“I think all economists in the world agree on this. If you want to tackle this crisis, step one is to get prices right.” So says Richard Thaler, economist and Nobel laureate. In a recent interview with the Behavioral Scientist website he speaks out about climate and sustainability. Thaler: “If you make something for free, people consume too much of it. Think all-you-can-eat restaurants. Right now, emissions are free and people trade on them. So we have to get the prices right.”
His fellow economist Marike Stellinga put it very clearly in this newspaper two weeks ago: pollution must become expensive and green must become cheap.
Incorporating the social and environmental costs into the price of a product or service is nowadays called true pricing or true cost accounting. Many things we buy lead to costs that crop up later or elsewhere. Example: cheap chicken meat from factory farming leads to, among other things: damage to our environment through the use of cheap feed that requires pesticides; emissions of harmful gases that contribute to the climate problem; poor working conditions that create inequality; and deteriorating public health due to the use of antibiotics.

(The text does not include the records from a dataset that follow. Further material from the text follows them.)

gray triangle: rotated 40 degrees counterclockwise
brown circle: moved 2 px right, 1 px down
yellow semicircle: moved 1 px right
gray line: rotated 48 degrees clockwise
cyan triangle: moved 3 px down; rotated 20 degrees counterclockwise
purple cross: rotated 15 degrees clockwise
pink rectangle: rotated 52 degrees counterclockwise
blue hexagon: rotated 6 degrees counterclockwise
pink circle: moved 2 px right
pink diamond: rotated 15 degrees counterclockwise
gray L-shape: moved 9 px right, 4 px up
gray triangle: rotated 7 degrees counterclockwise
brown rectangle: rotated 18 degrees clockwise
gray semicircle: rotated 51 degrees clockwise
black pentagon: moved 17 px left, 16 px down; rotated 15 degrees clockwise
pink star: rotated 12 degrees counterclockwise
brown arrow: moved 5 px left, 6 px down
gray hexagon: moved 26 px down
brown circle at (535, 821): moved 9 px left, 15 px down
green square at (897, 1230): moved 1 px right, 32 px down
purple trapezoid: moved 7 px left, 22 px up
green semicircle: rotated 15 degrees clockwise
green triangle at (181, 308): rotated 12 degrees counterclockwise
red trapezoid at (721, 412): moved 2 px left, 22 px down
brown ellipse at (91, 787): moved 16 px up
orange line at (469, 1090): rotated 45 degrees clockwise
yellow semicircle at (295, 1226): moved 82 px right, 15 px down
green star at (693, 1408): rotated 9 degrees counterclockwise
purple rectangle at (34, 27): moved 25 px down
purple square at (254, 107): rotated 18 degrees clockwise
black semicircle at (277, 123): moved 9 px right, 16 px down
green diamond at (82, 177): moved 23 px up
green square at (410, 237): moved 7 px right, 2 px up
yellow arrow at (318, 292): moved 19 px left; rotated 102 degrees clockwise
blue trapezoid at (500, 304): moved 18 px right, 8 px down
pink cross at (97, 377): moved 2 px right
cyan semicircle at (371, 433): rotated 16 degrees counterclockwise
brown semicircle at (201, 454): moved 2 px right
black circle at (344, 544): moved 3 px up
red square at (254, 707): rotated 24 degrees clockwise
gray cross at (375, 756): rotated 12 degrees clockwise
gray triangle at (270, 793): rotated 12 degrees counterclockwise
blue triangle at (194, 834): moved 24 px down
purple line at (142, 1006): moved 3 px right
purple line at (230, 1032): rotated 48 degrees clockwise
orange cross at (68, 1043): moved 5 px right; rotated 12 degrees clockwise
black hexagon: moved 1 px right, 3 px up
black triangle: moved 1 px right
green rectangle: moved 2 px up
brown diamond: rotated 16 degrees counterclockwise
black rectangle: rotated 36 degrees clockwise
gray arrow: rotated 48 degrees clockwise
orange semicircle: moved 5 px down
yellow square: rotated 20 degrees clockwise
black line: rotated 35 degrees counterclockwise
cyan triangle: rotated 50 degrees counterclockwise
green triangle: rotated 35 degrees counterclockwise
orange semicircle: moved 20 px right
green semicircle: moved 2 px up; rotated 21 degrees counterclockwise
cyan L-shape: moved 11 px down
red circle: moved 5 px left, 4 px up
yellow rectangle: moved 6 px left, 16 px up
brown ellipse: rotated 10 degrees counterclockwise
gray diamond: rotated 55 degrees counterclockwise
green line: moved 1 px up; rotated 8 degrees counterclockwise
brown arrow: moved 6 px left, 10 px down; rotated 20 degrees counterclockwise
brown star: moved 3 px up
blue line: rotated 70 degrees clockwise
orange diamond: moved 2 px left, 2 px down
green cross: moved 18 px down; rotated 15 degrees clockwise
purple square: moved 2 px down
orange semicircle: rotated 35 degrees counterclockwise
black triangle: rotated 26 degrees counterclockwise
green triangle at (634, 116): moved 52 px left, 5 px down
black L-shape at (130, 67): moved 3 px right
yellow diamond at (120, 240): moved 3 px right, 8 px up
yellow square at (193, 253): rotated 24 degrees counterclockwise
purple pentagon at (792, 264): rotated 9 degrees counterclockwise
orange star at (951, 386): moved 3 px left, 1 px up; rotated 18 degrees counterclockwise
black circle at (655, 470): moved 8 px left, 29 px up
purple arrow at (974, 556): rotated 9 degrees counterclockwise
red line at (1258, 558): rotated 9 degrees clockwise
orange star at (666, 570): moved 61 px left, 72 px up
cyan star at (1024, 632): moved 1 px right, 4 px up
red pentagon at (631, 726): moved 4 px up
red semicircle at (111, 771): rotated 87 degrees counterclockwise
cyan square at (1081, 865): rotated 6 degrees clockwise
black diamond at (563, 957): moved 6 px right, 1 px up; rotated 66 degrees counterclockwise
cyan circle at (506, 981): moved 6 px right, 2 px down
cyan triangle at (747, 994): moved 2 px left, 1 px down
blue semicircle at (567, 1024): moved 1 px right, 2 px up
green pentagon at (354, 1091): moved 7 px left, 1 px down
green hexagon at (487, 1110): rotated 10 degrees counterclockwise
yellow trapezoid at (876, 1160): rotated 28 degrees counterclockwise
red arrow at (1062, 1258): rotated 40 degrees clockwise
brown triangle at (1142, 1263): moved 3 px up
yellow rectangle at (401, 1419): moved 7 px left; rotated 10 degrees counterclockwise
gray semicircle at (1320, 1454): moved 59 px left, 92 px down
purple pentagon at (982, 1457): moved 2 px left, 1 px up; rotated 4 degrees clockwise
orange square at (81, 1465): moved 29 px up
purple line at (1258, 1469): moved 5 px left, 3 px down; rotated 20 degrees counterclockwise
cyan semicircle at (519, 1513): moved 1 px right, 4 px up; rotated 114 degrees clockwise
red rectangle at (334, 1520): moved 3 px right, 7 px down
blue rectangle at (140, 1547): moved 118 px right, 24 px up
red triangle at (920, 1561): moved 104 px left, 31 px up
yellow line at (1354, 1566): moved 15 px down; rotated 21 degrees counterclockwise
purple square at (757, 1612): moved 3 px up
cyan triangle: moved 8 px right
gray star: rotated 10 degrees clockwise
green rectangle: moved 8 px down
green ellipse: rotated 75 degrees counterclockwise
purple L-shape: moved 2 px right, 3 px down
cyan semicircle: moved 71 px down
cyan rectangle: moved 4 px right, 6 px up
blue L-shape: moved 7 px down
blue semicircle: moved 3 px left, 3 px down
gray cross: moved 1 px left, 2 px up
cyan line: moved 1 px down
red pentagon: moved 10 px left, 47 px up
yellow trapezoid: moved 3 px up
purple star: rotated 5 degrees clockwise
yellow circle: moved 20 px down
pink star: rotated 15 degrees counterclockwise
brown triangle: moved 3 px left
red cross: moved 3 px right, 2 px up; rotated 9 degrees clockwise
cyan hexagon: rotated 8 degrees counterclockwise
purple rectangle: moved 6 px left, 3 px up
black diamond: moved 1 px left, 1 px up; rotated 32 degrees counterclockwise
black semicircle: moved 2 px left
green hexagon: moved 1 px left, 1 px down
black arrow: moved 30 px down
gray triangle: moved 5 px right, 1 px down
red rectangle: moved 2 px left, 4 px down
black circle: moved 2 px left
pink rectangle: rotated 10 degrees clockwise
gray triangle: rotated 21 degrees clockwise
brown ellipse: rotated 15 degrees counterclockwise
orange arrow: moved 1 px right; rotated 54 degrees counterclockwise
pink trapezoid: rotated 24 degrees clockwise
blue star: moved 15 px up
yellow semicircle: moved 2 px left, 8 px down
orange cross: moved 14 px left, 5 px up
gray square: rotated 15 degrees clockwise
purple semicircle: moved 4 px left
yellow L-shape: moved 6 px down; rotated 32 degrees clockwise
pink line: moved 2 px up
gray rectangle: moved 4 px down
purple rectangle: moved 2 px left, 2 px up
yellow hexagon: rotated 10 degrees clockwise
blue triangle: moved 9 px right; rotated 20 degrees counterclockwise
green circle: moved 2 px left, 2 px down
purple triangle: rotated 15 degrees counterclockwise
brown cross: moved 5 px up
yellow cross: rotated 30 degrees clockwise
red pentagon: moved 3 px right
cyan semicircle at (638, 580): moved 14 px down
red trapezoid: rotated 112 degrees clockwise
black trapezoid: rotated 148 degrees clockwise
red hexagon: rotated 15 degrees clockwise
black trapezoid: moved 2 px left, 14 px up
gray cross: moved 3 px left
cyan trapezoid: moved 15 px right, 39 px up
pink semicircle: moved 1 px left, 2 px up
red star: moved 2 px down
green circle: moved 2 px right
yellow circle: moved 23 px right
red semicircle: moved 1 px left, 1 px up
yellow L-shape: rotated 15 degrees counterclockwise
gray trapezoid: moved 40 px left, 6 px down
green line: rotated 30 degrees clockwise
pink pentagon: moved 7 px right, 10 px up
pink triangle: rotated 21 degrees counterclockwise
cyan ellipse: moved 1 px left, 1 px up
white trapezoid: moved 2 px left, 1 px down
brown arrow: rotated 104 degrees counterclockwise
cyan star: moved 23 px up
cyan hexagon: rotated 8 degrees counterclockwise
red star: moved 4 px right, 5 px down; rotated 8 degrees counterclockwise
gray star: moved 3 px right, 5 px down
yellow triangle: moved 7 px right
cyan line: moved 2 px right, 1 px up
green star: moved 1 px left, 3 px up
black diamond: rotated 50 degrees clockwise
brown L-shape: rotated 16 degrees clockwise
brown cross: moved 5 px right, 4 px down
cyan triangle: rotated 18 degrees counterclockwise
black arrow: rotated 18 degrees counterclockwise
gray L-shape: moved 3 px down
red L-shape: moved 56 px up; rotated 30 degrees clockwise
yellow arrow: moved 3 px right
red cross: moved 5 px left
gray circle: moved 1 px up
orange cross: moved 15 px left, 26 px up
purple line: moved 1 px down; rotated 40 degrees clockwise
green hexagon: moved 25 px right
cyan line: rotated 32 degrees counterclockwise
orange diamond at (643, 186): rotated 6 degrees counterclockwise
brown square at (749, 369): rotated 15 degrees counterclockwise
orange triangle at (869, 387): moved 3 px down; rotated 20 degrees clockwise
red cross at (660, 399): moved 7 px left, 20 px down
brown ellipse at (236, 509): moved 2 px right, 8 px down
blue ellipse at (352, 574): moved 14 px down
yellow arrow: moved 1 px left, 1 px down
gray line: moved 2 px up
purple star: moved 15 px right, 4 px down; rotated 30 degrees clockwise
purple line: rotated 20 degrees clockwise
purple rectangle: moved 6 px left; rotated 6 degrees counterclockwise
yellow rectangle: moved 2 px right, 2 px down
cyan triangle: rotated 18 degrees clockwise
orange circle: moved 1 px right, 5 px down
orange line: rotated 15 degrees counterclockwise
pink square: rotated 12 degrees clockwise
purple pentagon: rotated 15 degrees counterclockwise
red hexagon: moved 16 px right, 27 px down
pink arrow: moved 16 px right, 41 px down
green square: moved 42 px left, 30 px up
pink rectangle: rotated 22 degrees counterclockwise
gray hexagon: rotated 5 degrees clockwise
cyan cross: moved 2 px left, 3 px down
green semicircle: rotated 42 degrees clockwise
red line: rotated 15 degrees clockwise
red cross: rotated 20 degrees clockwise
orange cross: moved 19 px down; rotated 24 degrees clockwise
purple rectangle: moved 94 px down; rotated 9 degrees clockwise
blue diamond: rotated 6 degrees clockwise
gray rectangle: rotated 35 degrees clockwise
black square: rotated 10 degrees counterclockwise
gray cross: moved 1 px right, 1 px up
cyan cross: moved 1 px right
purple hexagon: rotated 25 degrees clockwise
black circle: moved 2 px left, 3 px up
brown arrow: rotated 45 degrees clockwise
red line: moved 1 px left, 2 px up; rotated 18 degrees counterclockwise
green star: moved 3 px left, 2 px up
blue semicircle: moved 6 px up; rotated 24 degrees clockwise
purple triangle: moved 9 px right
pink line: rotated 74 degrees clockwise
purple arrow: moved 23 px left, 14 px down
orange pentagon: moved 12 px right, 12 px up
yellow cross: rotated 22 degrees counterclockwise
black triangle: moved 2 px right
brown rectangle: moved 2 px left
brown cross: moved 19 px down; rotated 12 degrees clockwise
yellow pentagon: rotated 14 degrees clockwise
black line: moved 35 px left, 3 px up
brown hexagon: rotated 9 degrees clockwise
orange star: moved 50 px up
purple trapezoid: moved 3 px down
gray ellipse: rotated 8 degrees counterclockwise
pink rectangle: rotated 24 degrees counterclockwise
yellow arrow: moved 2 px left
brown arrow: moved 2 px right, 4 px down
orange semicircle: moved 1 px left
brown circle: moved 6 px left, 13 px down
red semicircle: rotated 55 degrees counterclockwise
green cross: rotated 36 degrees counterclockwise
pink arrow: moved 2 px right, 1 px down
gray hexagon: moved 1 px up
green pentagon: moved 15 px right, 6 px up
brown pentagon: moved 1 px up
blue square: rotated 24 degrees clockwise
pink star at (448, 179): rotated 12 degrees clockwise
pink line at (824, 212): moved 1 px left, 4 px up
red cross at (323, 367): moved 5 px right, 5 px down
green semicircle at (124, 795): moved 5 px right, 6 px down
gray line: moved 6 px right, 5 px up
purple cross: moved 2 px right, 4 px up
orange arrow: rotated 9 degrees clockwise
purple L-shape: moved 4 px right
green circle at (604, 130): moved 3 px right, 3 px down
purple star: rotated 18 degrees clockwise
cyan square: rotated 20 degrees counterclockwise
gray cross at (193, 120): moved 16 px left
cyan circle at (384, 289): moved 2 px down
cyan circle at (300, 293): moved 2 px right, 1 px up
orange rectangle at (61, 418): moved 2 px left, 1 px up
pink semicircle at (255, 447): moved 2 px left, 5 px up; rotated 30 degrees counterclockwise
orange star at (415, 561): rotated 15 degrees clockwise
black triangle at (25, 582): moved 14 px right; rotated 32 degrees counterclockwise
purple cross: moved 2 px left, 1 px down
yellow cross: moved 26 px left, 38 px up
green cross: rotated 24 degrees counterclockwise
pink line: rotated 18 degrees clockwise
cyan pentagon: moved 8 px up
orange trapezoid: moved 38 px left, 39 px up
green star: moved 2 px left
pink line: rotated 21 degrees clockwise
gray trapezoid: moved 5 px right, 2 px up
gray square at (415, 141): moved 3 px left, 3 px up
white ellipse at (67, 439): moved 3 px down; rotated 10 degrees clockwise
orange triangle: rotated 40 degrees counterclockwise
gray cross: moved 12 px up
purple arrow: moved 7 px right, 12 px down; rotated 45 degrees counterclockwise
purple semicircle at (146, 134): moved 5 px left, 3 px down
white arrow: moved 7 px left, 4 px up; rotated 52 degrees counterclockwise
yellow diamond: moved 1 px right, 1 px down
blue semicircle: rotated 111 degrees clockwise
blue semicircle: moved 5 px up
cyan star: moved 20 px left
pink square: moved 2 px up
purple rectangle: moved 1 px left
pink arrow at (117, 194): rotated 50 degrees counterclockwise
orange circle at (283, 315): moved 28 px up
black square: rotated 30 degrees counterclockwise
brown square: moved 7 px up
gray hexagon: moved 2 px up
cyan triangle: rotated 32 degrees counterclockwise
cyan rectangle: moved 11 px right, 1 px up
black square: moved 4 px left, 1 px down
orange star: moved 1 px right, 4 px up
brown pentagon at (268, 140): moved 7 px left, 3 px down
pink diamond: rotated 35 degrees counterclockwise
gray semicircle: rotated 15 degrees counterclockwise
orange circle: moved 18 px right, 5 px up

But you won’t feel that in your wallet if you buy the meat offer of the week at the supermarket or have a pizza pollo delivered.
True pricing is a good idea, but still very complicated to implement
True pricing is about more than higher prices at the checkout. say that researchers from Wageningen University leading a project in this area. Until the end of 2022, they will work with government, companies and consumer organizations on a method to determine the real price of food products. They see three effects:
1) Real prices help consumers make more sustainable choices. Because products that are harmful to the environment or society will cost more;
2) Real prices ensure that production will be more sustainable. When companies see the true costs of their product and service, this leads to different choices. For example, to more sustainable purchasing and innovation;
3) Real prices help governments to promote sustainability. If the real costs of services and products are known, it is easier for administrators to set policy priorities.
True pricing is a good idea, but still very complicated to implement. I read a piece by Hans Stegeman, economist at Triodos Bank, in which he shows, among other things, how great the uncertainty is in the calculation of real prices. An example: the Netherlands Environmental Assessment Agency calculated a few years ago that the environmental damage we cause as Dutch people amounts to 31 billion euros per year – just over 1,800 euros per person. But the Planning Bureau indicates that it is fairer to say that the environmental damage moves somewhere between 16 and 49 billion and that we do not know exactly. If you calculate, this means that the damage per capita is somewhere between 900 and 2,800 euros. That’s a lot of bandwidth.
A lot still needs to happen before real prices determine our economy. The alternative is that in a few decades we will have problems that money can no longer solve.
Ben Tiggelaar writes weekly about personal leadership, work and management.